The Bad:  Today I sat in the garage from 9am until 5pm and sold a total of seven items.  One of them was a Playstation with games, and the young kid who was getting it jumped up and down all the way to his car, screaming "This is the happiest day of my life!"  That sort of made up for the hours and hours of watching it rain and stop raining and oh, look, it's raining again.  At least I got a lot of knitting done.

The Ugly:  "Um, Gretchen, the you-know-what's aren't looking too healthy."  Yeah, you could say that, what with the comatose triops bodies and spastic twitching.  As near as I can figure, the carrot that I grated into their water to supplement their food (as instructed in the manual) must have had some kind of pesticide on it or something.  Or, possibly, I put too much in and it fouled the water ... but I don't think that would have happened so fast.  I fed them before dinner, and by the time we had wolfed down our food, it looked like the Orkin man had come to visit the tank.

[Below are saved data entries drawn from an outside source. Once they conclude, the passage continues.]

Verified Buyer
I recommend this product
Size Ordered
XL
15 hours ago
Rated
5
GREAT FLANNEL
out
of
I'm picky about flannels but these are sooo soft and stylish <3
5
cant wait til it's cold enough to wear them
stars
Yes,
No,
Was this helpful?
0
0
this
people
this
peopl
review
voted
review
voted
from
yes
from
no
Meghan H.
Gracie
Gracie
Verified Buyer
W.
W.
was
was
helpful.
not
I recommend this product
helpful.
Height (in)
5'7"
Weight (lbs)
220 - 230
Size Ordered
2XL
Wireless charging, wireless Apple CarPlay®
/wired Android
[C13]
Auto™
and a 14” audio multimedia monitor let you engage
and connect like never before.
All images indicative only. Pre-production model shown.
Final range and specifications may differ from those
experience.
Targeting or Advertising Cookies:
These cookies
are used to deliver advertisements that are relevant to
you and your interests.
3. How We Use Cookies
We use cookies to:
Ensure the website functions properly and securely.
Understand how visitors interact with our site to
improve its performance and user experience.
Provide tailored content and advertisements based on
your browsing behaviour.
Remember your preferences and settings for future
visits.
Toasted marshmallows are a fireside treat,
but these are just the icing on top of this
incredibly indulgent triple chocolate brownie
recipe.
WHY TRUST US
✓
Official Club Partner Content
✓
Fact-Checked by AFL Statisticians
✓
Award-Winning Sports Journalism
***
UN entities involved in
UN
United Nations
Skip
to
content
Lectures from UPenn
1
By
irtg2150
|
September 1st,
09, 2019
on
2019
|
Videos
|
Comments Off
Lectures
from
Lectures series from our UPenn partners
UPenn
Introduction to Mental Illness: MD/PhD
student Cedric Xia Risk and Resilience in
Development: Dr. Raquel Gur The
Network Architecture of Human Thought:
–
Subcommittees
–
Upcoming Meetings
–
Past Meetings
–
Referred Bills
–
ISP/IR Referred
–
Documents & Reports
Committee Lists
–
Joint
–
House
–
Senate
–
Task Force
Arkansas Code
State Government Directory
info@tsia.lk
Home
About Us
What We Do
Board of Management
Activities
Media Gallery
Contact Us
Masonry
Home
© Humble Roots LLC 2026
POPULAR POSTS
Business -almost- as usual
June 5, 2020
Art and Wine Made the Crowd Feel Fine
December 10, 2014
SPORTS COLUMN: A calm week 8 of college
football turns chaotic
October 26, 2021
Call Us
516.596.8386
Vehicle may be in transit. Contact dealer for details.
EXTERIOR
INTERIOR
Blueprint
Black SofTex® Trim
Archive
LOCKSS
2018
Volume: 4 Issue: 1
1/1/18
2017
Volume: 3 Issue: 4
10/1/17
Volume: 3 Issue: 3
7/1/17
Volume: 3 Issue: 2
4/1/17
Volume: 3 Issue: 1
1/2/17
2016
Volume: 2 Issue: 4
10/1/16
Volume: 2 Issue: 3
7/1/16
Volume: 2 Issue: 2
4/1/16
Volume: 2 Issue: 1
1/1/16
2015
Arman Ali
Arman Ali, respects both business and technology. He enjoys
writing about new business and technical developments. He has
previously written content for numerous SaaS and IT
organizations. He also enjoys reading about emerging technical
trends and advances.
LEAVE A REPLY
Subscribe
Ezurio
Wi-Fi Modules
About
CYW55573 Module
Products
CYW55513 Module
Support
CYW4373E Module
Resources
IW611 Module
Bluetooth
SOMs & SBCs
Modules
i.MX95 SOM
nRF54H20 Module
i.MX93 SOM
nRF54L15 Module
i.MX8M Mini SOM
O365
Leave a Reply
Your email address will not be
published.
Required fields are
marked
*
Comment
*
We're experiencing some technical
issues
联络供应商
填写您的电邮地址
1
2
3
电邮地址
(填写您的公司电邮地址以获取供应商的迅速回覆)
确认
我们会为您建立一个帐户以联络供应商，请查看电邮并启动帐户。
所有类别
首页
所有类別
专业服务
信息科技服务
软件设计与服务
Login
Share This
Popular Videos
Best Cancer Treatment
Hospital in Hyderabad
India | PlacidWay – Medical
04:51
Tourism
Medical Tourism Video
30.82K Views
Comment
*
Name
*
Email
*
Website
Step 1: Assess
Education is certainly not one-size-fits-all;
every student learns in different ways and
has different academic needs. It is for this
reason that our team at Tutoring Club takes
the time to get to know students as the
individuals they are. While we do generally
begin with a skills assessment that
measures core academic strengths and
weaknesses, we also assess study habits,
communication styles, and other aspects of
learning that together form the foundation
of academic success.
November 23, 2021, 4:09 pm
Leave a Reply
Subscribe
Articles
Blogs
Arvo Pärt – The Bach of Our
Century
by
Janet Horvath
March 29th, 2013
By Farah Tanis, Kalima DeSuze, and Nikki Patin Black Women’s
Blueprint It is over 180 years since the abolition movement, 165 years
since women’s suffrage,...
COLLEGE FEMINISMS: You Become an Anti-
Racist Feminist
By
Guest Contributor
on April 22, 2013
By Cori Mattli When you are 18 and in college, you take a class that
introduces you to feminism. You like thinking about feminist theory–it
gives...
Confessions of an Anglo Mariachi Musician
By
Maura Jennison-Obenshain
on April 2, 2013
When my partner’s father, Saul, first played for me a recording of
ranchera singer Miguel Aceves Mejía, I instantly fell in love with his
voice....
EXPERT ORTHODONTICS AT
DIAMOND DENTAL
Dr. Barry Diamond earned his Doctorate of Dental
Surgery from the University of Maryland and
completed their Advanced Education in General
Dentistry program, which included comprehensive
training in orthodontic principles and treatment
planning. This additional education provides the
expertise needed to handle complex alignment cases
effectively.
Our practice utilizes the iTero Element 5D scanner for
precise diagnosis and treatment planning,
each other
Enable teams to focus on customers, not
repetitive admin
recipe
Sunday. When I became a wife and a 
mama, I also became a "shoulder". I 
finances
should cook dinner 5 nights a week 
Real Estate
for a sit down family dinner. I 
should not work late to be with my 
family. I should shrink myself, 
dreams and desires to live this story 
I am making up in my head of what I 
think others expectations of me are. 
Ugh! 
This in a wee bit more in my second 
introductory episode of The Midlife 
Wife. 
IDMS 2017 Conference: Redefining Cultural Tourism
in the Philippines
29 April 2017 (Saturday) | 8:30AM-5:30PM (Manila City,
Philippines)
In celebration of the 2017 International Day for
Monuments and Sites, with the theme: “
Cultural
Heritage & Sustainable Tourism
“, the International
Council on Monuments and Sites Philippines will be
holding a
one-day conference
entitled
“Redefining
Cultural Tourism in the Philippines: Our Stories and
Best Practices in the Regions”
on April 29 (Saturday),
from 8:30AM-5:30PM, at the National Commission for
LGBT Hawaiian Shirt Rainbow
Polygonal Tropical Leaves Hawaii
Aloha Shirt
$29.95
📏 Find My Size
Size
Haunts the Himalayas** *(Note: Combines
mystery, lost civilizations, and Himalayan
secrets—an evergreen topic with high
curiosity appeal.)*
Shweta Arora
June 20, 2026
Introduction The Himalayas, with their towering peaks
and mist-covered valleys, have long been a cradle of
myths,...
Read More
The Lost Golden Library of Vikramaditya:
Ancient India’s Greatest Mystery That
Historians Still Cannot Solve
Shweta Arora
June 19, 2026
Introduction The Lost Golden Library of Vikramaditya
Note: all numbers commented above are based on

Crap, crap, crap.  I grabbed a spare gladware container and the bottle of distilled water we keep to top off the sump pump backup battery, then realized that the water was basement temperature, not the nice 80 degrees the triops water currently was, so I had to microwave it until it was lukewarm.  Then I used a spoon to fish out the twitchiest triops, taking as little of the original water as possible, and plunked them in the new tank.  Two were hopefuls, two were only flailing one little swimmerette every once in a while, and the other four looked dead as a doornail.  After a few minutes in the new water, though, they started to perk back up.  The hopefuls stopped swimming around upside down on the bottom and started swimming normally, while the flailers started moving more limbs.  Then one of the doornails - let's call it 'Lazarus' - started fluttering one little swimmerette.  Hallelujah!  It's like Easter, only with exoskeletons!

All in all, we managed to salvage five of the eight, which is probably a more sustainable number of animals for this tiny tank, anyway.  The three that croaked were the smallest ones, so I guess whatever it was that caused the distress - fouled water, pesticide, lack of oxygen - hit them the hardest.  At least Liza isn't too upset about it.  As a matter of fact, I had to keep elbowing her out of the way and telling her to be quiet and let me concentrate on letting me fish them out of the old tank, because she was gleefully asking, "Ooooh, are they dead?  Which ones are dead?  Is that one dead?" every 0.85 seconds.  On a less creepy note, we finally got to examine one up close (while it was holding reeeeeeeealy still) and confirm that they do, in fact, have three eyes.  So that was cool.